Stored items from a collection
_ _ _
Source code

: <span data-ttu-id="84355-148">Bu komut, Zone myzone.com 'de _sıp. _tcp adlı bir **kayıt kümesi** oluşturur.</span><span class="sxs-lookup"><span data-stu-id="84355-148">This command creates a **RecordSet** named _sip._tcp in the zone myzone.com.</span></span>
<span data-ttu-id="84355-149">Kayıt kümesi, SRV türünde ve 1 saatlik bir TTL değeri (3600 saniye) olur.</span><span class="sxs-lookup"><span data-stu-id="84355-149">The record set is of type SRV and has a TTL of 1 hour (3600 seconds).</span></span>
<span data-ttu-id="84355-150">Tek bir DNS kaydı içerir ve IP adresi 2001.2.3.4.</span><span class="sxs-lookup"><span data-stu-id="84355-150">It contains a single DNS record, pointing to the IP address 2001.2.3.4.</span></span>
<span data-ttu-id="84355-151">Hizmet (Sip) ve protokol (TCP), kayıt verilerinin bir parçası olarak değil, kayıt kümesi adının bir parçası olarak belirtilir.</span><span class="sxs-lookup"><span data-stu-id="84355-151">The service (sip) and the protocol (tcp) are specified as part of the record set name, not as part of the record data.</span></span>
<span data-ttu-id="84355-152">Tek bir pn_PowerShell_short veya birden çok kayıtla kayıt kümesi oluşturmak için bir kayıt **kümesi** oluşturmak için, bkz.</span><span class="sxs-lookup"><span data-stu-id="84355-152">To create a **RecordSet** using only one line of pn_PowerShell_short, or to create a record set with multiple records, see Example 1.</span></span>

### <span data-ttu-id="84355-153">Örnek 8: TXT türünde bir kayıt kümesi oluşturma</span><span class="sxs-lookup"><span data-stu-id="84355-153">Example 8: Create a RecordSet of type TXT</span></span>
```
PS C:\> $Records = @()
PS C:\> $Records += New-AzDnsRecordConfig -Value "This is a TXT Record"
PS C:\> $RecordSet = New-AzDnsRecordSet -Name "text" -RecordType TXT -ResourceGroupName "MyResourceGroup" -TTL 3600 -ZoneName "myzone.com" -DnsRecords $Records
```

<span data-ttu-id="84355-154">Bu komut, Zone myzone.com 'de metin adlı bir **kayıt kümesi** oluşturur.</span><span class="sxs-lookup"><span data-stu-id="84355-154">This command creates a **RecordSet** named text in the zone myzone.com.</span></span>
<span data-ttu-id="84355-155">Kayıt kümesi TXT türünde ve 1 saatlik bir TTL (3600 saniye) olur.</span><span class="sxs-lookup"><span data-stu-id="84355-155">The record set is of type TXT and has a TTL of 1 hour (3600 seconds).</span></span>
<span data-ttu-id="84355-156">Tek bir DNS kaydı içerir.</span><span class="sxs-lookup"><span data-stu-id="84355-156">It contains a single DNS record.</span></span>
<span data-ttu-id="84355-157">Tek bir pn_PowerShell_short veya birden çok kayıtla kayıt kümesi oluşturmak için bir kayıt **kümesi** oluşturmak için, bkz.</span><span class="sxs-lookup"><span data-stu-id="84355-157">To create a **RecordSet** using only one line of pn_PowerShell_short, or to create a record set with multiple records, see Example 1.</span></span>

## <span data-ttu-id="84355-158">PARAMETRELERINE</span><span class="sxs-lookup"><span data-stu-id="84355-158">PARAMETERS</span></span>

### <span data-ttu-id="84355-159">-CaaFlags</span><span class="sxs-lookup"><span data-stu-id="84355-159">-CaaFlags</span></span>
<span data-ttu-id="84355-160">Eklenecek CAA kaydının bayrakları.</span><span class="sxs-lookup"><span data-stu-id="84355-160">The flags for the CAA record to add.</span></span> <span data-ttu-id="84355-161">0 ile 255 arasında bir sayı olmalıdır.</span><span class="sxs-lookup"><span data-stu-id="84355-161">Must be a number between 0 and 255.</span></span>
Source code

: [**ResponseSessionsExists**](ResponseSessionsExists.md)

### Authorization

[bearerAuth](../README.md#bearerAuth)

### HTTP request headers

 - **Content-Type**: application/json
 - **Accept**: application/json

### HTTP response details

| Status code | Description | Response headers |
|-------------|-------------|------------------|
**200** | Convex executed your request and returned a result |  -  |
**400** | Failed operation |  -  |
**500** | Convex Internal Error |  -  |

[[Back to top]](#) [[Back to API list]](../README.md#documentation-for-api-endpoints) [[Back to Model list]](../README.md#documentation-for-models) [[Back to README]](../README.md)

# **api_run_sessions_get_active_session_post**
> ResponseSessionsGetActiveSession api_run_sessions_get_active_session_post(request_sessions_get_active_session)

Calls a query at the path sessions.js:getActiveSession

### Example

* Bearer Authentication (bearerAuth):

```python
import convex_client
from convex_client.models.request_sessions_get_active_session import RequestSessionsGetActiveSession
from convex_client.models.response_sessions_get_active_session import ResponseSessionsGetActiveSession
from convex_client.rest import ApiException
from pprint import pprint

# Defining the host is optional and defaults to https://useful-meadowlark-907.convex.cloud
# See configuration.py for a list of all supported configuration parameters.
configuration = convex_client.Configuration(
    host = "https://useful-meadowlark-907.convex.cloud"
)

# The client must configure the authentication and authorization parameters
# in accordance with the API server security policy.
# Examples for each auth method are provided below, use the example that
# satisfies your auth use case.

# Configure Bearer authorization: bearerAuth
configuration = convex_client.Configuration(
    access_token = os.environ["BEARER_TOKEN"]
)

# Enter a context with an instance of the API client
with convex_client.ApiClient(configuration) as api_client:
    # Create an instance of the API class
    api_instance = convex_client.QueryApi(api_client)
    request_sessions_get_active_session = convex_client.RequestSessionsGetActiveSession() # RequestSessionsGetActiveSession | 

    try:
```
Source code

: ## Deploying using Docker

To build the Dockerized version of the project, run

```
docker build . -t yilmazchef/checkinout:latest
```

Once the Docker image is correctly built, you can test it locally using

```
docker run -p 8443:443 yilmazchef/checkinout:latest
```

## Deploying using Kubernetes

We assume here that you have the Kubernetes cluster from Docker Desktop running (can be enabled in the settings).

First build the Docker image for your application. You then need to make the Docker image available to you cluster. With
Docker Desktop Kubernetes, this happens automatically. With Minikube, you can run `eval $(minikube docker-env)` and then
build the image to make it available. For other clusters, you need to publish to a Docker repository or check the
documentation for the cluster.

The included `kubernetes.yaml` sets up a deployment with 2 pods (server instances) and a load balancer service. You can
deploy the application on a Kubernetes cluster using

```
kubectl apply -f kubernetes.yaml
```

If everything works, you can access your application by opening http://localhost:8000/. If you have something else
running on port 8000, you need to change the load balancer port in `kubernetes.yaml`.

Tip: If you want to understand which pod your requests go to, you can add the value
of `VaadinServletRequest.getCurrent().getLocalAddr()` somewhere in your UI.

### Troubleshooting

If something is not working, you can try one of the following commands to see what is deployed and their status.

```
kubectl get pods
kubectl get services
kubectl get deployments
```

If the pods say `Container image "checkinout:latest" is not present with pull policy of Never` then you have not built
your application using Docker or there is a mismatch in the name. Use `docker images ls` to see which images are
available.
_ _ _
◆ **Requirement**: From the entries, copy out each line containing the word "using".

◆ **Task answer**:
<span data-ttu-id="84355-152">Tek bir pn_PowerShell_short veya birden çok kayıtla kayıt kümesi oluşturmak için bir kayıt **kümesi** oluşturmak için, bkz.</span><span class="sxs-lookup"><span data-stu-id="84355-152">To create a **RecordSet** using only one line of pn_PowerShell_short, or to create a record set with multiple records, see Example 1.</span></span>
<span data-ttu-id="84355-157">Tek bir pn_PowerShell_short veya birden çok kayıtla kayıt kümesi oluşturmak için bir kayıt **kümesi** oluşturmak için, bkz.</span><span class="sxs-lookup"><span data-stu-id="84355-157">To create a **RecordSet** using only one line of pn_PowerShell_short, or to create a record set with multiple records, see Example 1.</span></span>
: ## Deploying using Docker
Once the Docker image is correctly built, you can test it locally using
## Deploying using Kubernetes
deploy the application on a Kubernetes cluster using
your application using Docker or there is a mismatch in the name. Use `docker images ls` to see which images are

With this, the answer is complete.